Aman mengingat dengan jelas kejadian dua puluh tahun lalu. Sebagai seorang pemuda, dia yakin bahwa dia adalah pejuang paling berani di Ruhr. Ia mendapat perintah dari ayahnya untuk mendaki Lehainjar hingga mencapai Great Hammer Canyon untuk membuktikan dirinya sebagai seorang pejuang. Aman tidak diperbolehkan melakukan persiapan apa pun, bahkan senjata pun tidak. Dia harus mendaki gunung yang keras hanya dengan tubuh telanjang.
Tapi Aman tidak takut. Dia tahu bahwa semua jenis monster mengintai di Lehainjar, tapi dia masih muda dan kuat, cukup kuat untuk mengalahkan monster sampai mati hanya dengan tangan kosong.
Dia mendaki gunung salju, memakan daging mentah monster yang dia bunuh dan memakan salju yang turun. Selama cobaan berat tersebut, semua penjaga hutan di dekatnya juga mundur. Tidak ada seorang pun yang menunjukkan kepada Aman jalan menuju Great Hammer Canyon.

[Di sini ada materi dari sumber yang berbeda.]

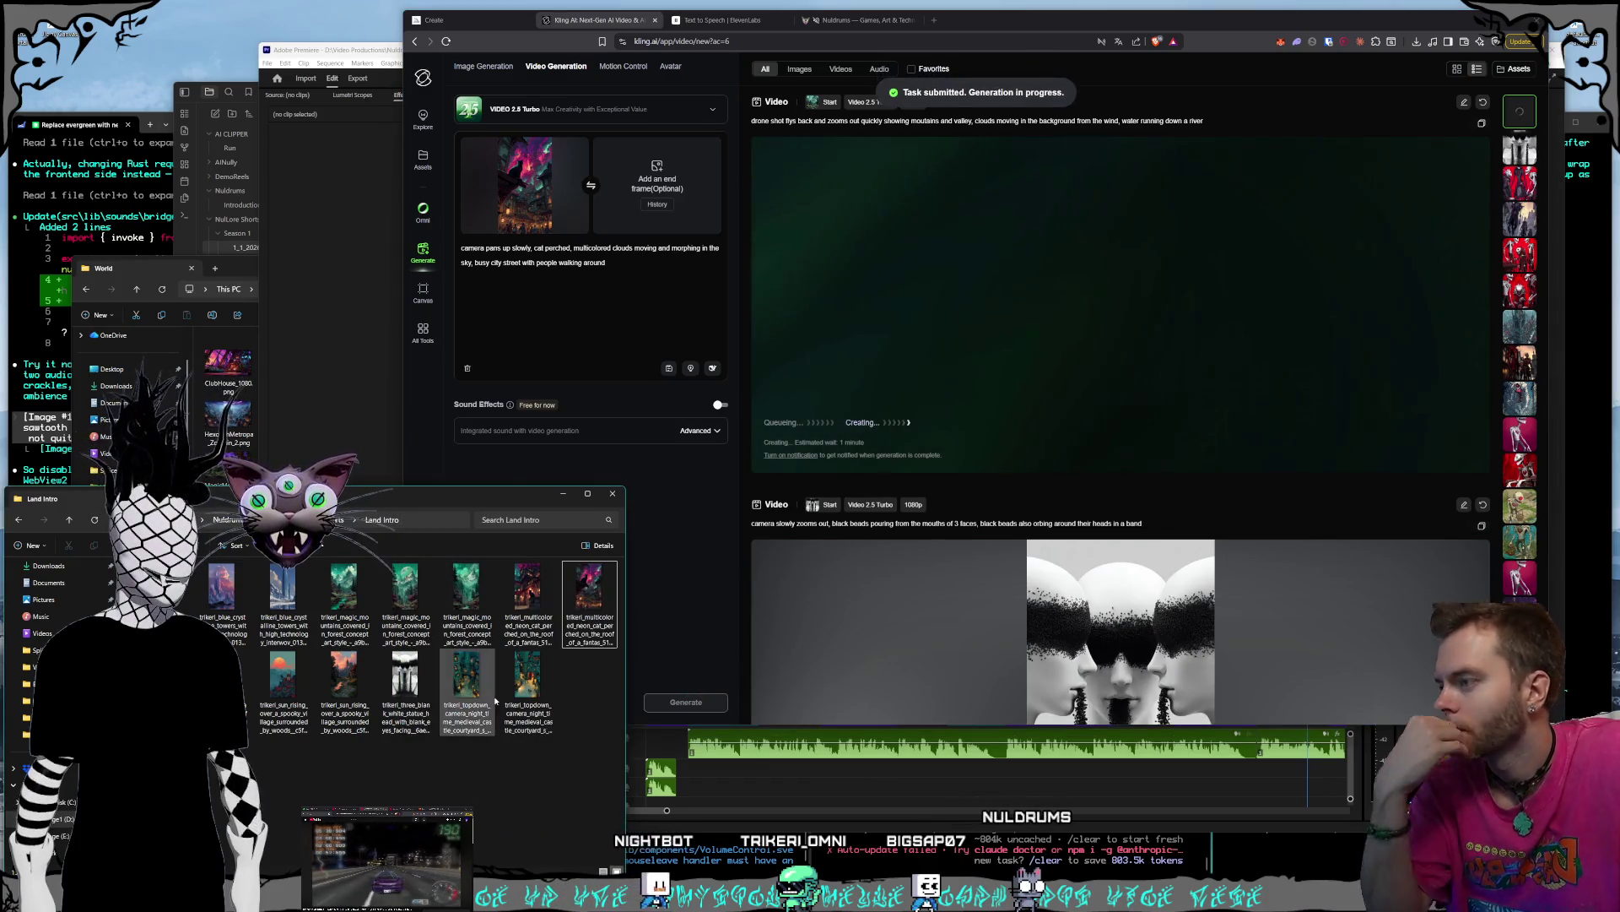
pyautogui.click(337, 520)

Setelah berkeliaran di salju dalam waktu yang lama, dia merasakan ketakutan yang tak tertahankan untuk pertama kali dalam hidupnya. Bahkan tanpa benar-benar melihat Nur, Aman sudah sangat ketakutan. Namun melarikan diri karena ketakutannya dan menuruni gunung akan mengakibatkan kegagalannya. Jika dia menyerah pada rasa takutnya, dia tidak bisa menjadi Raja Ruhr, dan dia tidak bisa mengklaim dirinya sebagai seorang pejuang. Jadi Aman menahan rasa takutnya selama beberapa hari, lalu melanjutkan pendakian. Akhirnya, dia mencapai Great Hammer Canyon dan melihat… Nur.
“Seperti apa rupa Nur di matamu?” tanya Aman.
“Itu adalah monyet raksasa bertanduk,” jawab Eugene.
“Nur yang kami lihat tampak seperti ular raksasa. Meskipun apa yang kita lihat tampak berbeda di permukaan, seharusnya sifatnya sama. Dan kami langsung ambruk karena ketakutan bahkan sebelum kami melihat ular raksasa itu secara langsung. Selama tiga atau empat hari, kami diliputi rasa takut, malu, dan marah,” kata Aman.
“…..”
“Kalau dipikir-pikir, Nur pertama yang bertanggung jawab menanamkan rasa takut itu dalam diri kita… bukanlah ular. Tidak, dia pasti sudah dibunuh jauh lebih awal oleh Yang Mulia, Raja Pemberani. Kami membeku ketakutan melihat kematian Nur, monster yang bahkan tidak ada di hadapanku. Tapi kami rasa Anda tidak tersendat dalam perjalanan,” kata Aman.
“…Ya.”
“Kami rasa kami telah membuat pilihan yang tepat dengan mengarahkan Anda ke Great Hammer Canyon. Kamu jauh lebih berani daripada kami di masa mudaku. Bahkan mungkin lebih berani dari kita sekarang…. Apakah Yang Mulia mengatakan hal lain kepada Anda?” dia bertanya.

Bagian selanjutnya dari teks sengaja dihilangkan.